Carrie watched in smug satisfaction as the words tumbled out of the mouth of the man who had broken her. She let him go on and on, begging until he finally realized it would do no good. Of course he would deny his actions; he was a rapist, was it such a stretch to imagine he would be a liar, too?

By the time he finished, red-faced and panting, Carrie had begun readying the next phase of her vengeance. She lifted a circular saw from a table in the corner of the storage room and used four C-clamps to fasten it securely it to a complicated system of steel rods positioned directly above the modified dentist’s chair holding Burton Daniels. When she finished, the saw hung inches above his waist, suspended in the air and angled inward, the blade glittering in the soft light, razor-sharp and deadly.

He had been so busy begging to be released and claiming that she had the wrong man (Yeah, right, sure, did he really think she could forget his miserable face for one goddamned second?) that he didn’t seem to notice what she was doing until she had finished.

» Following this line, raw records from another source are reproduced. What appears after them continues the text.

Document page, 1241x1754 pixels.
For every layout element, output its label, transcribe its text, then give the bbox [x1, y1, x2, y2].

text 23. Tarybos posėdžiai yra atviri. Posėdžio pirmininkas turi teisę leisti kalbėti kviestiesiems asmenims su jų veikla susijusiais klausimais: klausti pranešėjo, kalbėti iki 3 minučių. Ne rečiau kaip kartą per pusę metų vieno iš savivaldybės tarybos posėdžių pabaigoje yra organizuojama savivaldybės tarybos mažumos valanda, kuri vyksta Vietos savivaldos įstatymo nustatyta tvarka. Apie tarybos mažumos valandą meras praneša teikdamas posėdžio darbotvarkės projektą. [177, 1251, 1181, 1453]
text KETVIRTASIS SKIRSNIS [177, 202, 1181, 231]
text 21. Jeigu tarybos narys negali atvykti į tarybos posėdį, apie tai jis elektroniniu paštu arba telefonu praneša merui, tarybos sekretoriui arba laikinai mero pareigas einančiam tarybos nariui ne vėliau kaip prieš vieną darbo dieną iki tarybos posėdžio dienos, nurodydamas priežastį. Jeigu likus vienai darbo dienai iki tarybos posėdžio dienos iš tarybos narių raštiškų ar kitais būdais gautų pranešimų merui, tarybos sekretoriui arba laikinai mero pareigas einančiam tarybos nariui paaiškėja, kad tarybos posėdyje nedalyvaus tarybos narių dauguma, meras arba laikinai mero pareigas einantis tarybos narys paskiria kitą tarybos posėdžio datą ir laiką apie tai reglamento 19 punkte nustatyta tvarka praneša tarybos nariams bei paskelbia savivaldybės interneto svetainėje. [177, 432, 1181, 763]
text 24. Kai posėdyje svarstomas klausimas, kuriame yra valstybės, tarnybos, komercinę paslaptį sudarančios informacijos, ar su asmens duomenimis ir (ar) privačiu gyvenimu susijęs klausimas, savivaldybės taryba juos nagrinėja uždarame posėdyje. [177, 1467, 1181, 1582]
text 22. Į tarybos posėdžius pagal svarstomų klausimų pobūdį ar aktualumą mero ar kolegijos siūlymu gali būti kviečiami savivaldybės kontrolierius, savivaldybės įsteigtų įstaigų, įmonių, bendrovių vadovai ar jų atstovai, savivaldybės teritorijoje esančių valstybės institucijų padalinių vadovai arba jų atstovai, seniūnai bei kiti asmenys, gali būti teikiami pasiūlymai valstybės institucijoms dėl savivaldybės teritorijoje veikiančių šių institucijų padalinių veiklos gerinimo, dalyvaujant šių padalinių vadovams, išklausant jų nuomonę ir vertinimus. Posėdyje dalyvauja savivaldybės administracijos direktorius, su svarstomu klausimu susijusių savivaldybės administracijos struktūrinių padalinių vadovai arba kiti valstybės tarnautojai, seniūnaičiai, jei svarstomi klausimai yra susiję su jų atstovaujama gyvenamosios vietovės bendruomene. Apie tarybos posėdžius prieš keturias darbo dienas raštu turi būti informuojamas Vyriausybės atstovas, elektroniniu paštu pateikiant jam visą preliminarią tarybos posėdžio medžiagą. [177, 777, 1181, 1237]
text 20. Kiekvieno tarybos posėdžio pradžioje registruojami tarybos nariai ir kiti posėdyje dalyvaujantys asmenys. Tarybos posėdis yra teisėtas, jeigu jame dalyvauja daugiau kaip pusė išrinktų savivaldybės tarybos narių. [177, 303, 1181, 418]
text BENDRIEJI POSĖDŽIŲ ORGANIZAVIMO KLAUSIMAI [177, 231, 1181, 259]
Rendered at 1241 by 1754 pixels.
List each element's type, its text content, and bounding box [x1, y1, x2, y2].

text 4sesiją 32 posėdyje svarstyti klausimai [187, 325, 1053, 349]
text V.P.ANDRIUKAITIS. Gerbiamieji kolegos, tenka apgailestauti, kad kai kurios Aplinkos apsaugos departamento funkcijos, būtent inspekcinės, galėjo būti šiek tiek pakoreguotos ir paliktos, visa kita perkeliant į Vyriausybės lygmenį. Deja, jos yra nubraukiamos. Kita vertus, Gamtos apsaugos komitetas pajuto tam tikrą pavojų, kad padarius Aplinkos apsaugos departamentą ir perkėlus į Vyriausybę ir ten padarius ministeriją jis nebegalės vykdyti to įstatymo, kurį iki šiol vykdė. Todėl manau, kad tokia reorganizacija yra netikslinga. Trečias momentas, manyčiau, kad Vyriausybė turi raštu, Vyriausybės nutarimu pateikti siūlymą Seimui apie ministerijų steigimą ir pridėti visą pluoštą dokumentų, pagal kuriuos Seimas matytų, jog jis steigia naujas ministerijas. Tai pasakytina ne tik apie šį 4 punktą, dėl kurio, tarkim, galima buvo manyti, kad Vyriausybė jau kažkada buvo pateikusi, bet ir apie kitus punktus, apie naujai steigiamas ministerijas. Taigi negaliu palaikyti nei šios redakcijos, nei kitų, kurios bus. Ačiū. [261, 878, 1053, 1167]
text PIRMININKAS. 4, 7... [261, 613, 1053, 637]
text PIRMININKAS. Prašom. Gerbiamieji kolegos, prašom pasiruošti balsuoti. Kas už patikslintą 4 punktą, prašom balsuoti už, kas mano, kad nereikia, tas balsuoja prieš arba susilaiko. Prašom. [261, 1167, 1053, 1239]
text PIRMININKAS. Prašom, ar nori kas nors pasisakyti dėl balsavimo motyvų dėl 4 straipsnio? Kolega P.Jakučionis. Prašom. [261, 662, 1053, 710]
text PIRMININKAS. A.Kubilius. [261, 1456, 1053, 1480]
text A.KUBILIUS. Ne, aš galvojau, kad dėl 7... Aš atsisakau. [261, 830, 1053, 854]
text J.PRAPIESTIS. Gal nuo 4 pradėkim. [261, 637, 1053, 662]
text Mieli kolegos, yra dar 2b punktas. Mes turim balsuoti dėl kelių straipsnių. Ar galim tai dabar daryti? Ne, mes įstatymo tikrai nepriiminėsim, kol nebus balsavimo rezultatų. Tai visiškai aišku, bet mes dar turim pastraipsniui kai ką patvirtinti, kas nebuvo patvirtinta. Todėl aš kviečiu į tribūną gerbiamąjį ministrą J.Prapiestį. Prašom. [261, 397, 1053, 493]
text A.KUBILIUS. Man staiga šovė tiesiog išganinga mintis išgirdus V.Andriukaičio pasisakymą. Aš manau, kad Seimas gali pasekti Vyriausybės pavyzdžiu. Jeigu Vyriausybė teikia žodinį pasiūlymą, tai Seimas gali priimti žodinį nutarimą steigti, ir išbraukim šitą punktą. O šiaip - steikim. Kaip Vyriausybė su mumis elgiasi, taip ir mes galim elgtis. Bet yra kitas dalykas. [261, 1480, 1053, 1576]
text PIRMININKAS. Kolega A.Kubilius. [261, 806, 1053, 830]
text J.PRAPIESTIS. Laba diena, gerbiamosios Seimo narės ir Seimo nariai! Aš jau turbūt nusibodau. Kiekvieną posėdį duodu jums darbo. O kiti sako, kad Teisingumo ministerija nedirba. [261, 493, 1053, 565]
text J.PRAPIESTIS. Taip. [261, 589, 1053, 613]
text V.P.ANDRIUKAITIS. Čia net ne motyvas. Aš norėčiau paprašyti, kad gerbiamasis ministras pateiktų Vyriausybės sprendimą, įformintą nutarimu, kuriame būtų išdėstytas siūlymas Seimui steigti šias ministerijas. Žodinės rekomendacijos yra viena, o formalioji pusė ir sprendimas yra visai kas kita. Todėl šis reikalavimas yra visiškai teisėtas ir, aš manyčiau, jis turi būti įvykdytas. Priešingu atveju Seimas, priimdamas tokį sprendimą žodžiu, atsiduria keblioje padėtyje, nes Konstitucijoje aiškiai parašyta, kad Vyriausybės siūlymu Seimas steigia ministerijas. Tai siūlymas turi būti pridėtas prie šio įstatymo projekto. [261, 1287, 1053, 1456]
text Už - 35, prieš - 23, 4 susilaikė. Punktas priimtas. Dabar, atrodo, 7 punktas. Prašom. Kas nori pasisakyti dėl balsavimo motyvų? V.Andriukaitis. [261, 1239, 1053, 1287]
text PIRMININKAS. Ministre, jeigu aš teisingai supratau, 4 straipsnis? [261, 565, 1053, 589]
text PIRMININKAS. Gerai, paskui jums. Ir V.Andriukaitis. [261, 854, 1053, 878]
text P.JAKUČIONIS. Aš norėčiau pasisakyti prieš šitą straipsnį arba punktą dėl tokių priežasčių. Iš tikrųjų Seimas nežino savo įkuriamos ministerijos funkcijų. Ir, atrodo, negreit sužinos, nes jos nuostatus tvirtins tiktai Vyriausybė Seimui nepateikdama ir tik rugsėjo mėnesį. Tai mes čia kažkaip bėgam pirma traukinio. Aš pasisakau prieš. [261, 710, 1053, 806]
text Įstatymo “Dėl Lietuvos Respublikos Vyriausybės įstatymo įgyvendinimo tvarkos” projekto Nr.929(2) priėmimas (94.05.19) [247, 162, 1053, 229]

Now he looked at the positioning of the electric power tool, at his own nakedness, at the thick acoustic insulation lining the walls of his prison, and his eyes bulged in mushrooming terror.

“What are you doing?” he whispered, even though by now it had to have been obvious.

Carrie said nothing, preferring to let him wallow in his fear like she had wallowed in hers for so long.

Then he screamed. Burton Daniels, investment banker trainee and one-time rapist, let loose a bellow that was something between a cry for help and a plea for mercy. He screamed loud and long, the leather strap around his neck preventing him from putting much body language into it, but still, Carrie thought, managing a pretty impressive effort, nevertheless.

Carrie let him do it. She wasn’t worried about anyone hearing and coming to investigate. For one thing, she had rented a storage unit in this location specifically for its isolation. For another, it was now three-thirty a.m. and she felt confident she was the only person awake within a three mile radius. Finally, Carrie had spent considerable time and effort, not to mention money, outfitting this little room with the highest-quality acoustic insulation she could get her hands on, and lots of it.

A cop could be standing right outside with his ear pressed to the door and he would never hear a thing. Carrie knew that for a fact. She had tested the effectiveness of her modifications by blaring a stereo at full volume—some rap shit—and standing on the other side of the door, listening hard. She had heard nothing, not so much as a single bass thump or Eminem whine.

So she didn’t bother trying to deter Burton Daniels from his fruitless attempt at attracting the attention of a potential rescuer. She well knew what it was like to scream until your throat was raw and you couldn’t catch your breath. That might be the only thing she had in common with Burton Daniels, now that she thought about it.

Eventually he recognized that all the yelling was getting him nowhere, or maybe he just exhausted himself. In either case, he abruptly stopped screaming and stared at Carrie, tears streaming down his formerly handsome face, now red and blotchy and ugly, his true nature showing through. “This is insane,” he said, his voice hoarse and scratchy. “I swear I don’t know you. I swear. Please.”

Carrie ignored his pathetic attempt at gaining her sympathy. Where had his sympathy been when she cried herself to sleep only to scream herself awake, night after night after agonizing night, for years and years on end?